While mineralogy and alteration observed at Zonia is similar to that of numerous Laramide-aged porphyry copper deposits hosted by Proterozoic greenstone rocks in central Arizona, the age of mineralization at Zonia is as yet undetermined and deformation of mineralized veins coincident with foliation at Zonia suggests that the age of the Zonia deposit is quite likely concurrent with the timing of Precambrian deformation.
Within the resource area, the Zonia deposit is characterized by mostly oxidized, supergene-enriched stringer, vein, fracture, and disseminated oxide mineralization. The original pyrite-chalcopyrite assemblage underwent intense oxidation, with copper remobilized into fluid flow conduits (fractures) and concentrated in more mafic, calcareous reactive units (the greenstone and chlorite schist) and at the water table, ultimately resulting in the development of chalcocite-rich lenses that are known to extend up to 800 feet deep along the steep, west-dipping foliation of host rocks.
This supergene mineralization experienced a second phase of oxidation and partial remobilization due to regional uplift and erosion, as well as the lowering of the water table, which resulted in a large deposit of in-situ and transported copper oxide mineralization that masks much of the primary sulfidic depositional environment. The processes of oxidation followed by supergene enrichment and then secondary oxidation are well-documented by Locke (1926), Blanchard (1968), and Anderson (1982).
The original sulfide minerals were principally pyrite and chalcopyrite, with minor bornite, molybdenite, and sphalerite. Grid sampling of the pit area tentatively indicates an overall mineral zonation of inner copper, molybdenum, and gold, zoning outwards to zinc and manganese. Such zoning is characteristic of porphyry copper deposits, and additional work should be carried out to confirm/define its occurrence at Zonia. Further evidence to support the porphyry copper deposit model includes the cross-cutting relationships exhibited by quartz-chalcopyrite veins and veinlets, the type and style of both supergene and hypogene alteration, and the regional position of the deposit within an island arc setting.
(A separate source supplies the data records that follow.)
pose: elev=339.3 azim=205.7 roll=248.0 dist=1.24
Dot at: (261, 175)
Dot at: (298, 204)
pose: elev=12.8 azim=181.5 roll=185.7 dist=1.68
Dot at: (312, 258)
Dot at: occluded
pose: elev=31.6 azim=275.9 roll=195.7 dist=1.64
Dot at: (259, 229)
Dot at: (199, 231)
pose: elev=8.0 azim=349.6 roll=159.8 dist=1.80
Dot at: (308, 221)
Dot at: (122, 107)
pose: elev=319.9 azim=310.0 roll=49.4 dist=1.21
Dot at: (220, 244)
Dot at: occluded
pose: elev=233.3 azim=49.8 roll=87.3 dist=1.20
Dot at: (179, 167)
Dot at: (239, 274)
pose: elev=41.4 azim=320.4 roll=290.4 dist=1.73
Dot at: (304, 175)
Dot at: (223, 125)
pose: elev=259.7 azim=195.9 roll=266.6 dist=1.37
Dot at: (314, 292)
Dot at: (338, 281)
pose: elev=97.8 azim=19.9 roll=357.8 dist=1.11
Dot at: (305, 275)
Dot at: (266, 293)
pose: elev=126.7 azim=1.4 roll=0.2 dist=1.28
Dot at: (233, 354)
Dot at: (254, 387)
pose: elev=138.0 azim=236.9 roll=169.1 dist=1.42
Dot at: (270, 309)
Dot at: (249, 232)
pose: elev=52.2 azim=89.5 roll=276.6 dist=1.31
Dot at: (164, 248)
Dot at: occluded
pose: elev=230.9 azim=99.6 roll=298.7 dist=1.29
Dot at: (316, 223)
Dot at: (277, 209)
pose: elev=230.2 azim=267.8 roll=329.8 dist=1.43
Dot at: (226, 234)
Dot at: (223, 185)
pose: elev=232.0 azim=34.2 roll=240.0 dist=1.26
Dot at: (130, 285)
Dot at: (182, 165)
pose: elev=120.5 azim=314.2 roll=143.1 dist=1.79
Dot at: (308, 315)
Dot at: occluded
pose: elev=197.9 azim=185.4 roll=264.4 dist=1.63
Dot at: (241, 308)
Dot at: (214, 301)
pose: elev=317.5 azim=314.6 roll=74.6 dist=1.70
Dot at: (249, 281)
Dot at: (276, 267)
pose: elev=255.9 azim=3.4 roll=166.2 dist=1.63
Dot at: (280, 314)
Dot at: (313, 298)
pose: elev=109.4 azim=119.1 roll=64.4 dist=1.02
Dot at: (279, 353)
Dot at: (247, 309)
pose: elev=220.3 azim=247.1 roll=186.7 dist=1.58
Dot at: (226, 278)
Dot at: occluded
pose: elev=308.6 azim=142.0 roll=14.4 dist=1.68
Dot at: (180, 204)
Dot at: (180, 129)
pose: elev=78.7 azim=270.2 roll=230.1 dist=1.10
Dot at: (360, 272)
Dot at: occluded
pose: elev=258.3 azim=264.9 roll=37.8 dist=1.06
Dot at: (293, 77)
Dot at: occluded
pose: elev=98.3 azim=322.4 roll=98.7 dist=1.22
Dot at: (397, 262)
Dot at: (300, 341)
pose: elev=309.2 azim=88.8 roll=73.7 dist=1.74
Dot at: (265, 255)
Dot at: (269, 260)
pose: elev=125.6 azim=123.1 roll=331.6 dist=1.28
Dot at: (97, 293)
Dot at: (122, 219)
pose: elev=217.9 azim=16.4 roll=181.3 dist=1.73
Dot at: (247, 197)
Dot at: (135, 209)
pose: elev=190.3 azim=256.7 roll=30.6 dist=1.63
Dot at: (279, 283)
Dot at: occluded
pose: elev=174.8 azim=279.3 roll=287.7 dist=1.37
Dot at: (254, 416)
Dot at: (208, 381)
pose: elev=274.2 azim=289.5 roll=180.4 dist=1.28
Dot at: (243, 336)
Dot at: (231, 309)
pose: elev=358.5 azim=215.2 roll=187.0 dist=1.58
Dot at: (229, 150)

Structure, alteration, and oxide copper minerals are considered the principal guides to further exploration.
Mineralization
Copper mineralization occurs primarily within the foliated Qmpf, the protolith of which is presumed to be argillically altered Qmp, but mineralization is also concentrated along the contacts of various felsic units, as well as between mafic and felsic units. The latter occurrence is considered a late-stage effect of supergene, mobilized copper reacting with the more calcic mafic units.
As described by Schmidt (2021), the pit geology is dominated by a leached cap of pervasive supergene alteration and limonite that typically forms over primary pyrite-chalcopyrite mineralization. Sericite alteration is extensive and obscures original rock textures in places. Clays representative of argillic alteration is readily observed in the South pit. Hematite, jarosite and goethite occur as fracture coatings and boxwork veinlets ranging from 0.1- to 0.5-inches in width, and hematite veins up to 2 inches thick suggest that the chalcopyrite-quartz veins and secondary chalcocite favor the sericite schist.
Known mineralization extends approximately 8000 feet along strike parallel to the regional (northeast) trend of foliation, with a dip of 80 to 85 degrees to the northwest. Width of the mineralized zone is quite variable, ranging from 250 to about 1000 ft. Ore minerals primarily consist of chrysocolla, black copper oxides (tenorite, melaconite, pitch), cuprite, native copper, malachite and azurite, though occasional shipments of chalcocite were reportedly made from the underground Cuprite shaft and from the North pit.
Current interpretation proposes that regional deformation related to the Yavapai Orogeny sheared the originally disseminated and blebby pyrite-chalcopyrite mineralized horizons into folia-form mineralization, parallel to schistosity, and ranging from vertical to a dip of ~45°. Subsequent oxidationremobilization of the copper from chalcopyrite (~35% Cu) followed the foliation down-dip to the groundwater table, where copper then reprecipitated as enriched sulfide minerals, primarily secondary chalcocite (~78% Cu). This chalcocite blanket was then oxidized during a second lowering of the water table and copper further mobilized into reactive units below. The early underground mining at Zonia exploited the high-grade chalcocite horizons preserved at depth.